▸ **What you are asked to do**:
Among the lines below, take the one holding "when the policy is discontinued", the one holding "#### ---- January", and all lines between them. Set them down exactly.

(Beginning of Data provided)

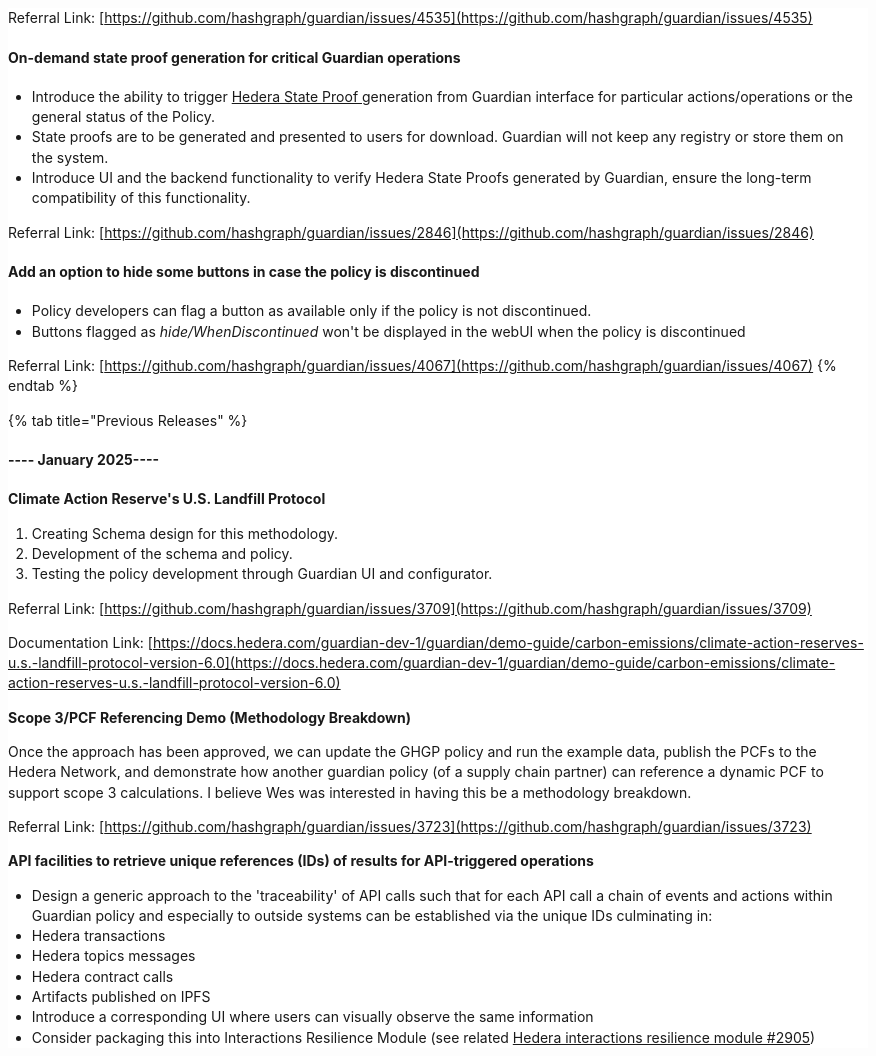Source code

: Referral Link: [https://github.com/hashgraph/guardian/issues/4535](https://github.com/hashgraph/guardian/issues/4535)

#### On-demand state proof generation for critical Guardian operations

* Introduce the ability to trigger [Hedera State Proof ](https://hedera.com/blog/state-proofs-on-hedera)generation from Guardian interface for particular actions/operations or the general status of the Policy.
* State proofs are to be generated and presented to users for download. Guardian will not keep any registry or store them on the system.
* Introduce UI and the backend functionality to verify Hedera State Proofs generated by Guardian, ensure the long-term compatibility of this functionality.

Referral Link: [https://github.com/hashgraph/guardian/issues/2846](https://github.com/hashgraph/guardian/issues/2846)

#### Add an option to hide some buttons in case the policy is discontinued

* Policy developers can flag a button as available only if the policy is not discontinued.
* Buttons flagged as _hide/WhenDiscontinued_ won't be displayed in the webUI when the policy is discontinued

Referral Link: [https://github.com/hashgraph/guardian/issues/4067](https://github.com/hashgraph/guardian/issues/4067)
{% endtab %}

{% tab title="Previous Releases" %}
#### ---- January 2025----

**Climate Action Reserve's U.S. Landfill Protocol**

1. Creating Schema design for this methodology.
2. Development of the schema and policy.
3. Testing the policy development through Guardian UI and configurator.

Referral Link: [https://github.com/hashgraph/guardian/issues/3709](https://github.com/hashgraph/guardian/issues/3709)

Documentation Link: [https://docs.hedera.com/guardian-dev-1/guardian/demo-guide/carbon-emissions/climate-action-reserves-u.s.-landfill-protocol-version-6.0](https://docs.hedera.com/guardian-dev-1/guardian/demo-guide/carbon-emissions/climate-action-reserves-u.s.-landfill-protocol-version-6.0)

**Scope 3/PCF Referencing Demo (Methodology Breakdown)**

Once the approach has been approved, we can update the GHGP policy and run the example data, publish the PCFs to the Hedera Network, and demonstrate how another guardian policy (of a supply chain partner) can reference a dynamic PCF to support scope 3 calculations. I believe Wes was interested in having this be a methodology breakdown.

Referral Link: [https://github.com/hashgraph/guardian/issues/3723](https://github.com/hashgraph/guardian/issues/3723)

**API facilities to retrieve unique references (IDs) of results for API-triggered operations**

* Design a generic approach to the 'traceability' of API calls such that for each API call a chain of events and actions within Guardian policy and especially to outside systems can be established via the unique IDs culminating in:
* Hedera transactions
* Hedera topics messages
* Hedera contract calls
* Artifacts published on IPFS
* Introduce a corresponding UI where users can visually observe the same information
* Consider packaging this into Interactions Resilience Module (see related [Hedera interactions resilience module #2905](https://github.com/hashgraph/guardian/issues/2905))
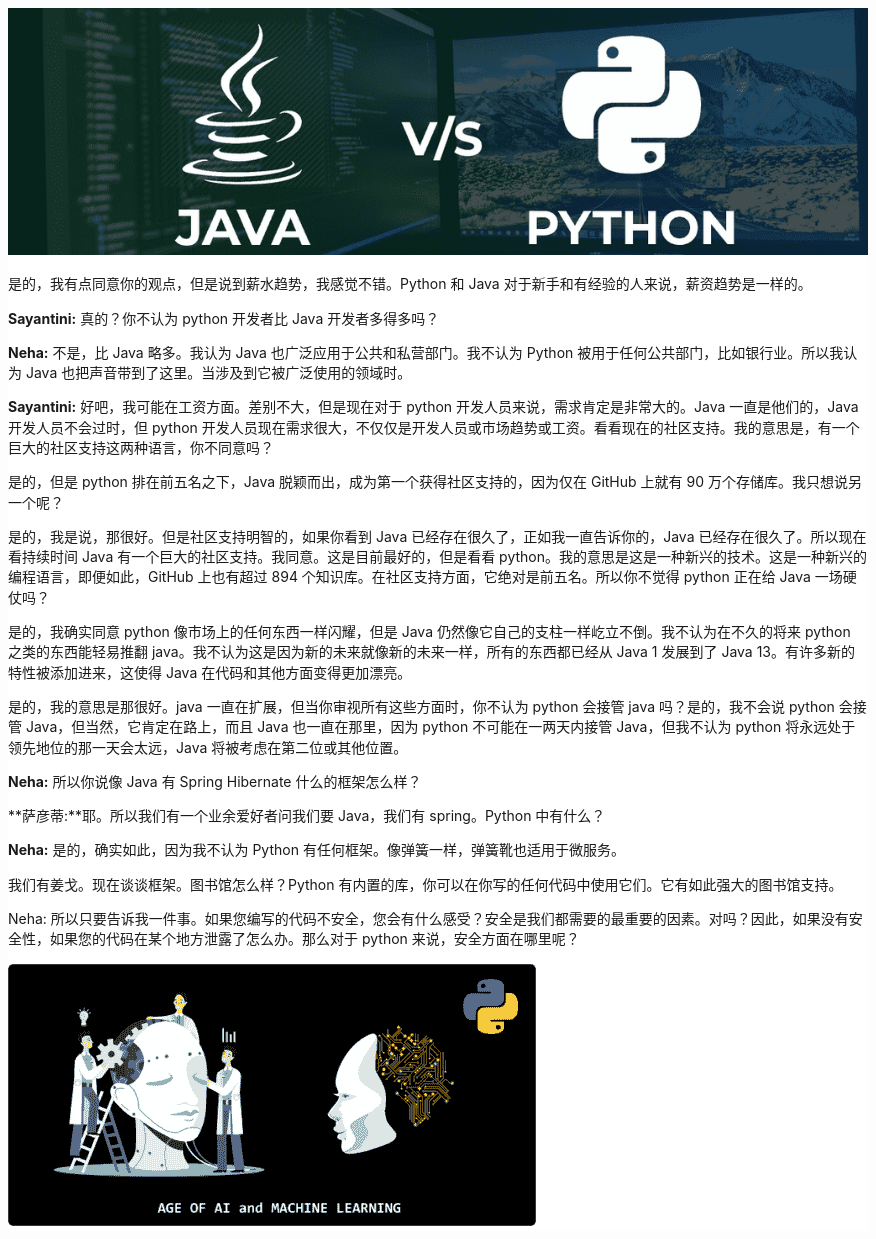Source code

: **![blog_Java-vs-Python](img/5a71fb6349b624687532b75198177e82.png)**

是的，我有点同意你的观点，但是说到薪水趋势，我感觉不错。Python 和 Java 对于新手和有经验的人来说，薪资趋势是一样的。

**Sayantini:** 真的？你不认为 python 开发者比 Java 开发者多得多吗？

**Neha:** 不是，比 Java 略多。我认为 Java 也广泛应用于公共和私营部门。我不认为 Python 被用于任何公共部门，比如银行业。所以我认为 Java 也把声音带到了这里。当涉及到它被广泛使用的领域时。

**Sayantini:** 好吧，我可能在工资方面。差别不大，但是现在对于 python 开发人员来说，需求肯定是非常大的。Java 一直是他们的，Java 开发人员不会过时，但 python 开发人员现在需求很大，不仅仅是开发人员或市场趋势或工资。看看现在的社区支持。我的意思是，有一个巨大的社区支持这两种语言，你不同意吗？

是的，但是 python 排在前五名之下，Java 脱颖而出，成为第一个获得社区支持的，因为仅在 GitHub 上就有 90 万个存储库。我只想说另一个呢？

是的，我是说，那很好。但是社区支持明智的，如果你看到 Java 已经存在很久了，正如我一直告诉你的，Java 已经存在很久了。所以现在看持续时间 Java 有一个巨大的社区支持。我同意。这是目前最好的，但是看看 python。我的意思是这是一种新兴的技术。这是一种新兴的编程语言，即便如此，GitHub 上也有超过 894 个知识库。在社区支持方面，它绝对是前五名。所以你不觉得 python 正在给 Java 一场硬仗吗？

是的，我确实同意 python 像市场上的任何东西一样闪耀，但是 Java 仍然像它自己的支柱一样屹立不倒。我不认为在不久的将来 python 之类的东西能轻易推翻 java。我不认为这是因为新的未来就像新的未来一样，所有的东西都已经从 Java 1 发展到了 Java 13。有许多新的特性被添加进来，这使得 Java 在代码和其他方面变得更加漂亮。

是的，我的意思是那很好。java 一直在扩展，但当你审视所有这些方面时，你不认为 python 会接管 java 吗？是的，我不会说 python 会接管 Java，但当然，它肯定在路上，而且 Java 也一直在那里，因为 python 不可能在一两天内接管 Java，但我不认为 python 将永远处于领先地位的那一天会太远，Java 将被考虑在第二位或其他位置。

**Neha:** 所以你说像 Java 有 Spring Hibernate 什么的框架怎么样？

**萨彦蒂:**耶。所以我们有一个业余爱好者问我们要 Java，我们有 spring。Python 中有什么？

**Neha:** 是的，确实如此，因为我不认为 Python 有任何框架。像弹簧一样，弹簧靴也适用于微服务。

我们有姜戈。现在谈谈框架。图书馆怎么样？Python 有内置的库，你可以在你写的任何代码中使用它们。它有如此强大的图书馆支持。

Neha: 所以只要告诉我一件事。如果您编写的代码不安全，您会有什么感受？安全是我们都需要的最重要的因素。对吗？因此，如果没有安全性，如果您的代码在某个地方泄露了怎么办。那么对于 python 来说，安全方面在哪里呢？

**![ai-ml](img/09a8f930c2f1147d1b16e58ed8d22c6b.png)**
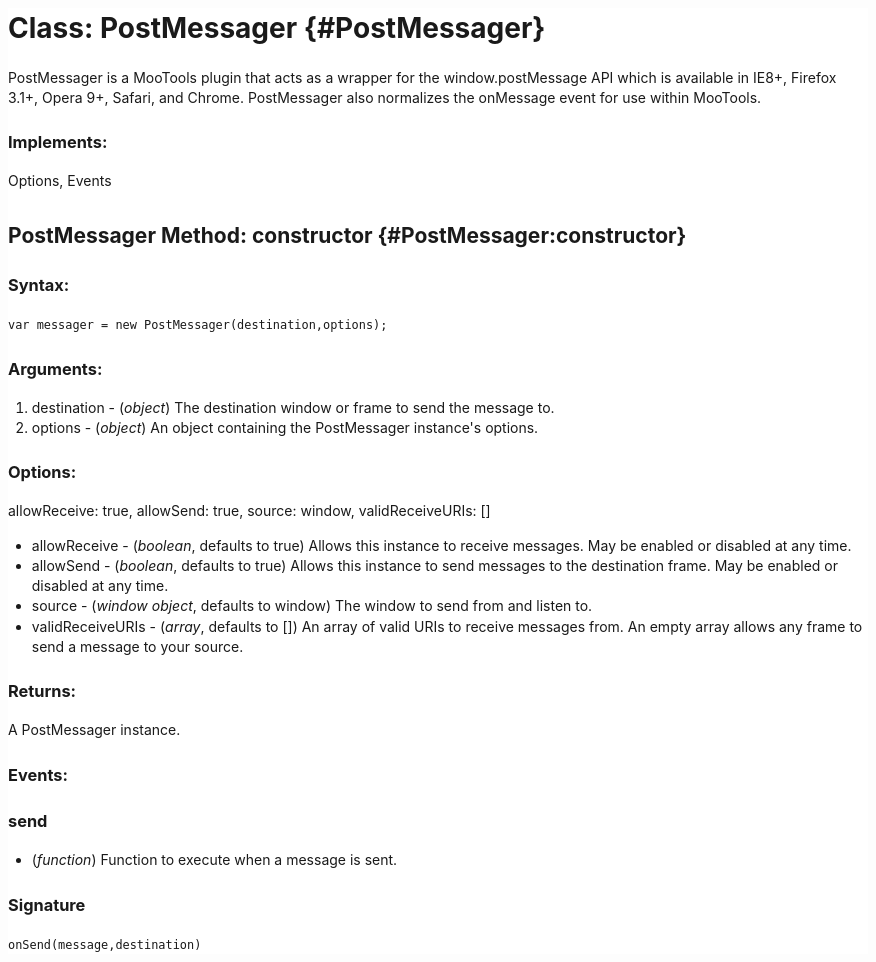 Class: PostMessager {#PostMessager}
=====================================

PostMessager is a MooTools plugin that acts as a wrapper for the window.postMessage API which is available in IE8+, Firefox 3.1+, Opera 9+, Safari, and Chrome. PostMessager also normalizes the onMessage event for use within MooTools.

### Implements:

Options, Events

PostMessager Method: constructor {#PostMessager:constructor}
---------------------------------------------------------------

### Syntax:

	var messager = new PostMessager(destination,options);

### Arguments:

1. destination - (*object*)  The destination window or frame to send the message to.
1. options - (*object*)  An object containing the PostMessager instance's options.

### Options:

allowReceive: true,
allowSend: true,
source: window,
validReceiveURIs: []


* allowReceive - (*boolean*, defaults to true)  Allows this instance to receive messages.  May be enabled or disabled at any time.
* allowSend - (*boolean*, defaults to true)  Allows this instance to send messages to the destination frame.  May be enabled or disabled at any time.
* source - (*window object*, defaults to window)  The window to send from and listen to.
* validReceiveURIs - (*array*, defaults to [])  An array of valid URIs to receive messages from.  An empty array allows any frame to send a message to your source.


### Returns:

A PostMessager instance.

### Events:

### send

* (*function*) Function to execute when a message is sent.

### Signature

	onSend(message,destination)


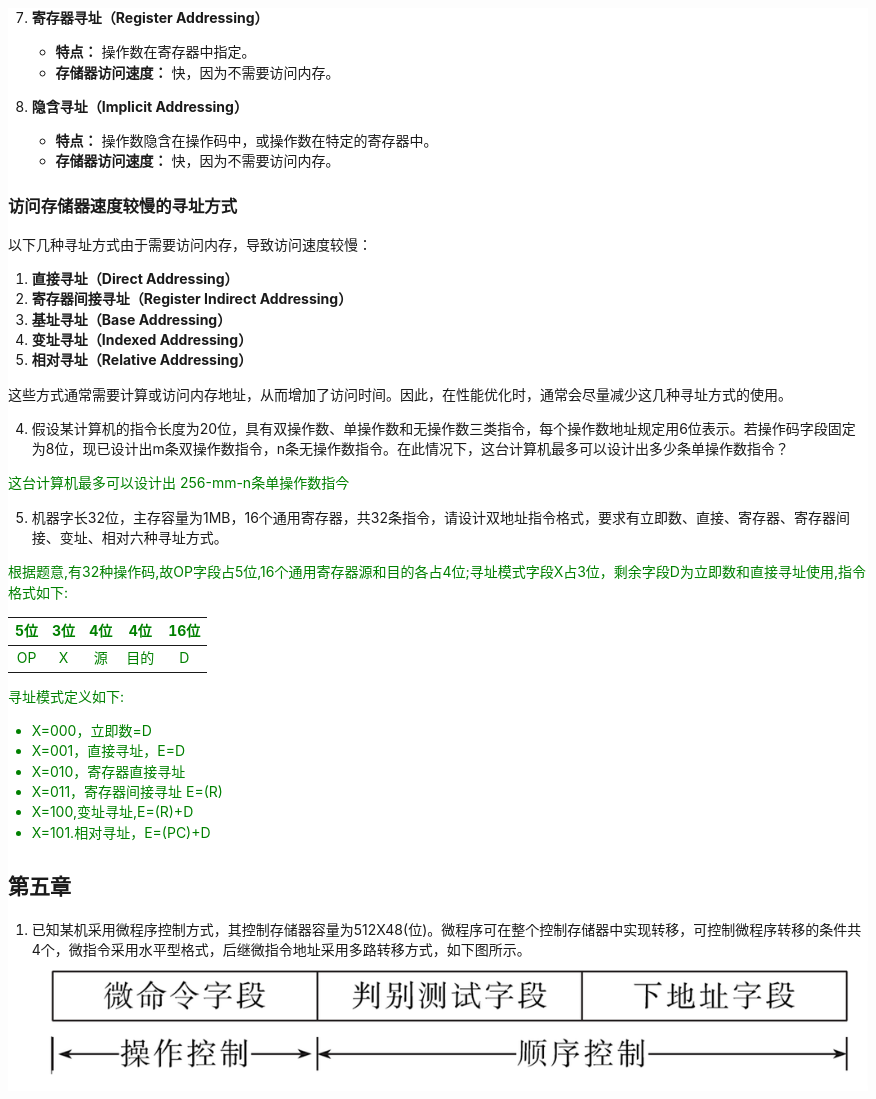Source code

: 7. **寄存器寻址（Register Addressing）**
   - **特点：** 操作数在寄存器中指定。
   - **存储器访问速度：** 快，因为不需要访问内存。

8. **隐含寻址（Implicit Addressing）**
   - **特点：** 操作数隐含在操作码中，或操作数在特定的寄存器中。
   - **存储器访问速度：** 快，因为不需要访问内存。

### 访问存储器速度较慢的寻址方式

以下几种寻址方式由于需要访问内存，导致访问速度较慢：

1. **直接寻址（Direct Addressing）**
2. **寄存器间接寻址（Register Indirect Addressing）**
3. **基址寻址（Base Addressing）**
4. **变址寻址（Indexed Addressing）**
5. **相对寻址（Relative Addressing）**

这些方式通常需要计算或访问内存地址，从而增加了访问时间。因此，在性能优化时，通常会尽量减少这几种寻址方式的使用。

</span>

4.	假设某计算机的指令长度为20位，具有双操作数、单操作数和无操作数三类指令，每个操作数地址规定用6位表示。若操作码字段固定为8位，现已设计出m条双操作数指令，n条无操作数指令。在此情况下，这台计算机最多可以设计出多少条单操作数指令？

<span style="color:green">

这台计算机最多可以设计出 256-mm-n条单操作数指今

</span>

5.	机器字长32位，主存容量为1MB，16个通用寄存器，共32条指令，请设计双地址指令格式，要求有立即数、直接、寄存器、寄存器间接、变址、相对六种寻址方式。

<span style="color:green">

根据题意,有32种操作码,故OP字段占5位,16个通用寄存器源和目的各占4位;寻址模式字段X占3位，剩余字段D为立即数和直接寻址使用,指令格式如下:

|  5位  |  3位  |  4位  |  4位  | 16位  |
| :---: | :---: | :---: | :---: | :---: |
|  OP   |   X   |  源   | 目的  |   D   |

寻址模式定义如下:
- X=000，立即数=D
- X=001，直接寻址，E=D
- X=010，寄存器直接寻址
- X=011，寄存器间接寻址 E=(R)
- X=100,变址寻址,E=(R)+D
- X=101.相对寻址，E=(PC)+D

</span>

## 第五章

1.	已知某机采用微程序控制方式，其控制存储器容量为512X48(位)。微程序可在整个控制存储器中实现转移，可控制微程序转移的条件共4个，微指令采用水平型格式，后继微指令地址采用多路转移方式，如下图所示。
![](./images/微指令.png)
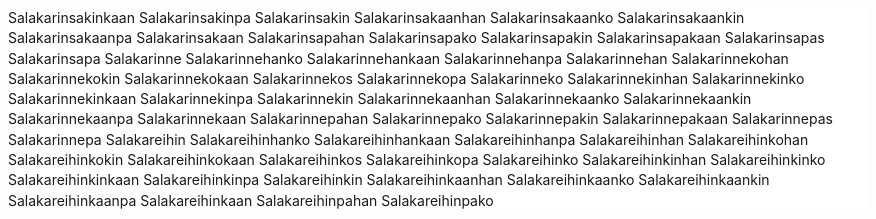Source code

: Salakarinsakinkaan
Salakarinsakinpa
Salakarinsakin
Salakarinsakaanhan
Salakarinsakaanko
Salakarinsakaankin
Salakarinsakaanpa
Salakarinsakaan
Salakarinsapahan
Salakarinsapako
Salakarinsapakin
Salakarinsapakaan
Salakarinsapas
Salakarinsapa
Salakarinne
Salakarinnehanko
Salakarinnehankaan
Salakarinnehanpa
Salakarinnehan
Salakarinnekohan
Salakarinnekokin
Salakarinnekokaan
Salakarinnekos
Salakarinnekopa
Salakarinneko
Salakarinnekinhan
Salakarinnekinko
Salakarinnekinkaan
Salakarinnekinpa
Salakarinnekin
Salakarinnekaanhan
Salakarinnekaanko
Salakarinnekaankin
Salakarinnekaanpa
Salakarinnekaan
Salakarinnepahan
Salakarinnepako
Salakarinnepakin
Salakarinnepakaan
Salakarinnepas
Salakarinnepa
Salakareihin
Salakareihinhanko
Salakareihinhankaan
Salakareihinhanpa
Salakareihinhan
Salakareihinkohan
Salakareihinkokin
Salakareihinkokaan
Salakareihinkos
Salakareihinkopa
Salakareihinko
Salakareihinkinhan
Salakareihinkinko
Salakareihinkinkaan
Salakareihinkinpa
Salakareihinkin
Salakareihinkaanhan
Salakareihinkaanko
Salakareihinkaankin
Salakareihinkaanpa
Salakareihinkaan
Salakareihinpahan
Salakareihinpako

(End of Data provided)

▸ **Finished task**:
* Buttons flagged as _hide/WhenDiscontinued_ won't be displayed in the webUI when the policy is discontinued

Referral Link: [https://github.com/hashgraph/guardian/issues/4067](https://github.com/hashgraph/guardian/issues/4067)
{% endtab %}

{% tab title="Previous Releases" %}
#### ---- January 2025----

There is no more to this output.